=== EXERCISE GOAL ===
Can you turn the lines of all the items below into a numbered list, skipping blank lines and leaving out the pictures?

* begin *

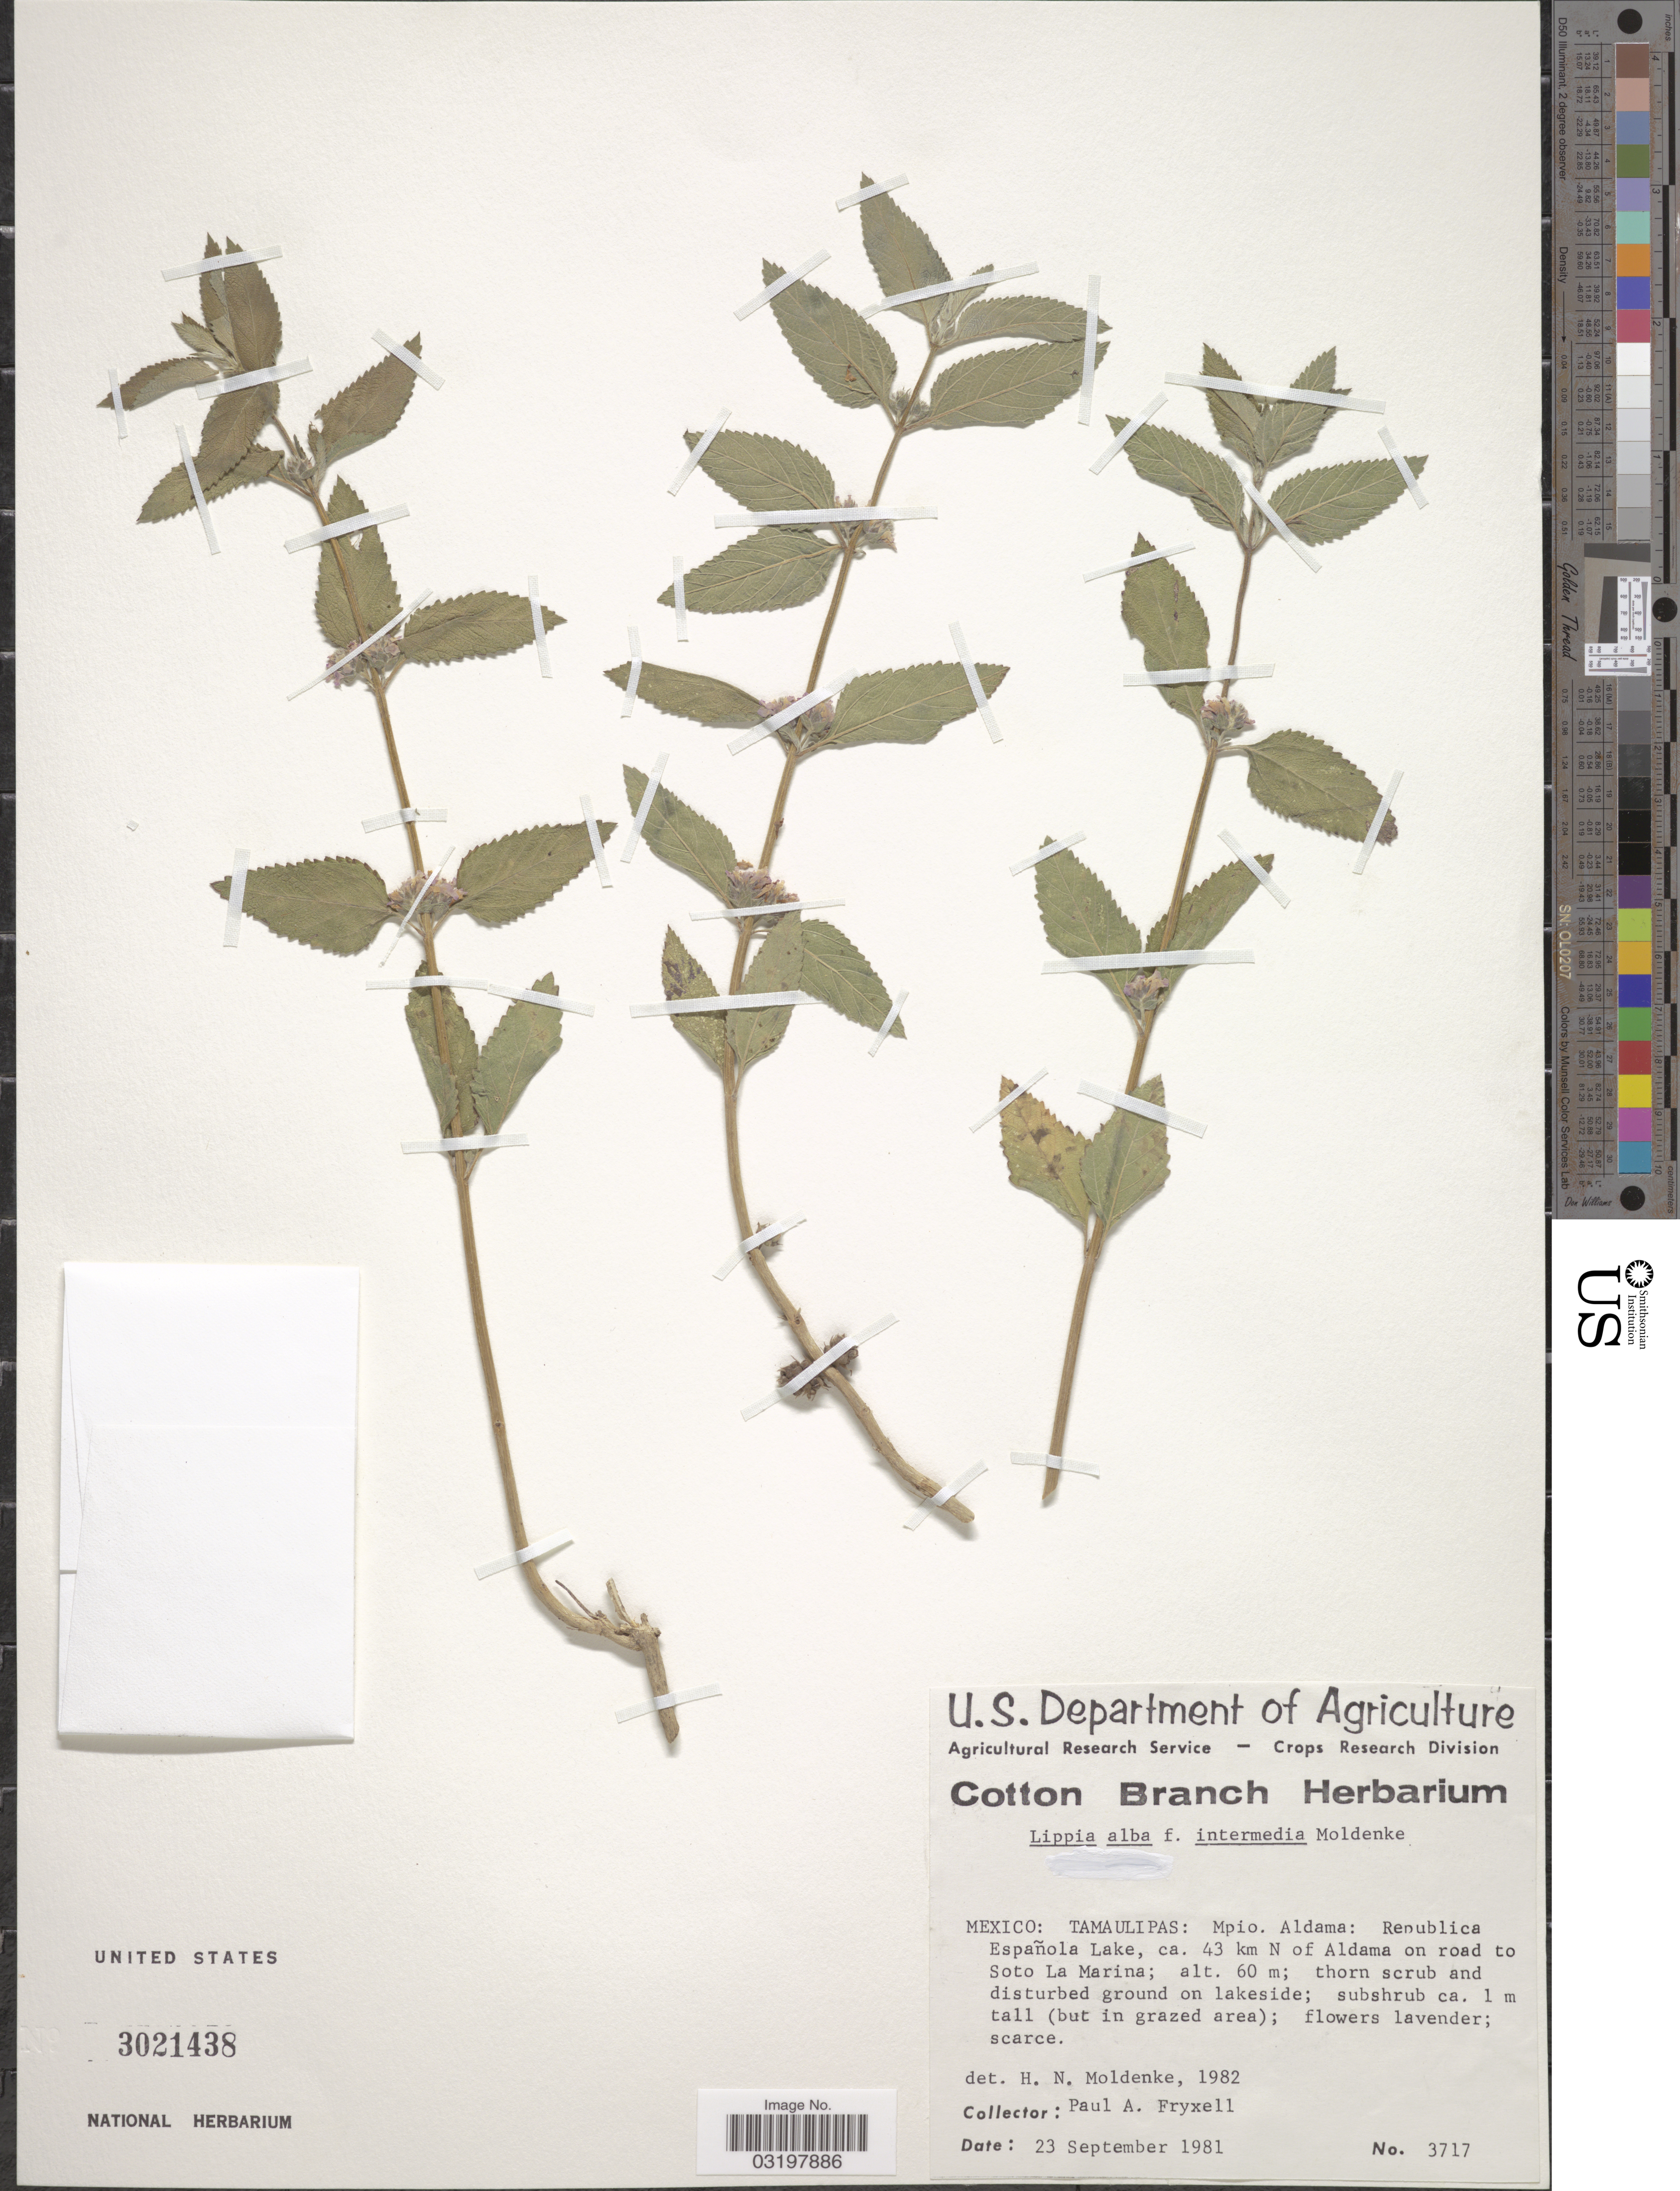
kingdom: Plantae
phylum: Tracheophyta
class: Magnoliopsida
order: Lamiales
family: Verbenaceae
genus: Lippia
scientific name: Lippia alba f. intermedia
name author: Moldenke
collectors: P. A. Fryxell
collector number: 3717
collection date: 1981-09-23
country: Mexico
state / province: Tamaulipas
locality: Mpio. Aldama: Republica Española Lake, ca. 43 km N of Aldama on road to Soto La Marina.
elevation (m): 60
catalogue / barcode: US 3021438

* end *

=== RESPONSE ===
1. kingdom: Plantae
2. phylum: Tracheophyta
3. class: Magnoliopsida
4. order: Lamiales
5. family: Verbenaceae
6. genus: Lippia
7. scientific name: Lippia alba f. intermedia
8. name author: Moldenke
9. collectors: P. A. Fryxell
10. collector number: 3717
11. collection date: 1981-09-23
12. country: Mexico
13. state / province: Tamaulipas
14. locality: Mpio. Aldama: Republica Española Lake, ca. 43 km N of Aldama on road to Soto La Marina.
15. elevation (m): 60
16. catalogue / barcode: US 3021438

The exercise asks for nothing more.